We can completely remove the mask argument as it's not strictly necessary. I will do that now!
Testing on windowed 1920x1080. Unfortunately, the changes don't work that well on this setup. I'm getting lots of false positive and some items are not recognized with it. Here is the screenshot: .
I am also getting those issues, I will look into it more.
So it seems that I had a few calculations wrong (image size is actually - 1 because there is a 1px border between each section) As well as that, I have used masks to make it basically perfect, however the slowdown does still occur. I am going to use threads (hopefully that's alright) and it will be right as day and should potentially be even faster than before.
I'm not really a Python developer, but from my understanding of how GIL works internally, you probably won't be able to gain much performance out of multithreading.
I think there might be some problem with image scaling for resolution != 1440p that causes low confidence results.
Does this commit solve the things you and I were having? I am running at 1080p and it seems to work a lot better.
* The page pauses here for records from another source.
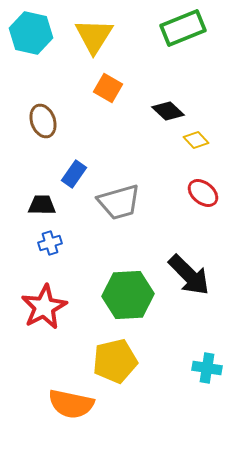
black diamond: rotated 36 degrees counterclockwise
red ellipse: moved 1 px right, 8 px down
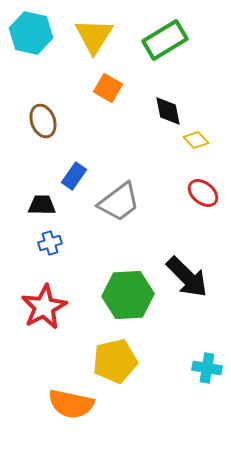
green rectangle: moved 18 px left, 12 px down; rotated 9 degrees counterclockwise
black diamond: rotated 36 degrees clockwise
blue rectangle: moved 2 px down
gray trapezoid: rotated 21 degrees counterclockwise
black arrow: moved 2 px left, 2 px down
Further testing shows it seems to work a lot better at smaller resolutions too.
It does seem to work better on lower resolutions. One thing to notice is that there seems to be an accumulated error for slot positions. You can see it here, where the highlights is a little bit off:
Another thing is that it doesn't detect some items in 1440p:
First two, Brine King-Touched and Shakari-Touched are not detected.
Lastly, with multithreading pressing the scan button consumes all of your CPUs for a couple of seconds which causes freezes for all programs.
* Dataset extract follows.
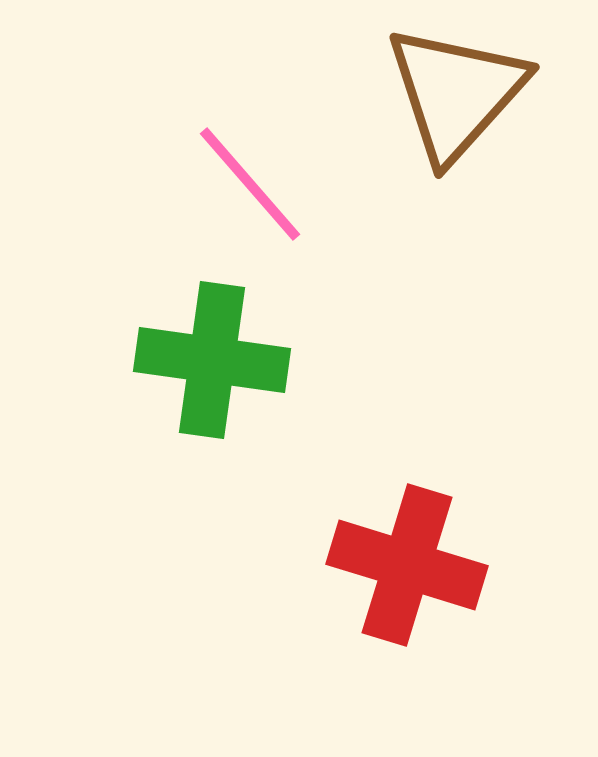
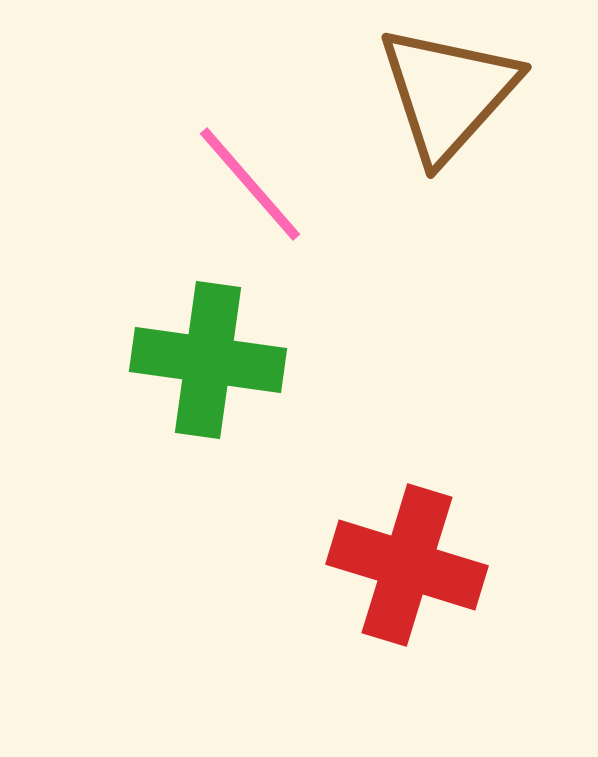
brown triangle: moved 8 px left
green cross: moved 4 px left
can you provide a full screenshot of the inventory so i can test it? in my 2560x1440 game it detects everything properly
https://i.imgur.com/jGktlTk.jpg 2560x1440
with that image i get the following:
I've fixed the other issues you have mentioned, I do not know if it's something we have different that causes this to happen.
Oh! The confidence is set to 0.75 for me.
@meepen, my plan is release v0.2.0 with https://github.com/4rtzel/poe-archnemesis-scanner/pull/37 changes + keyboard changes. Then I'll merge yours for v0.2.1 release. I want to allow people to get back to v0.2.0 if your new algorithm won't work on their setup out of the box.
I hope that's okay with you, and thanks for the contribution!
sounds fine! i will resolve the conflicts in the meantime
I believe this may be undercooked so I am going to revamp for a bit. Sorry for that :(
This now uses confidence to base its results on the most confident guess per slot in the inventory instead of whatever it was doing before.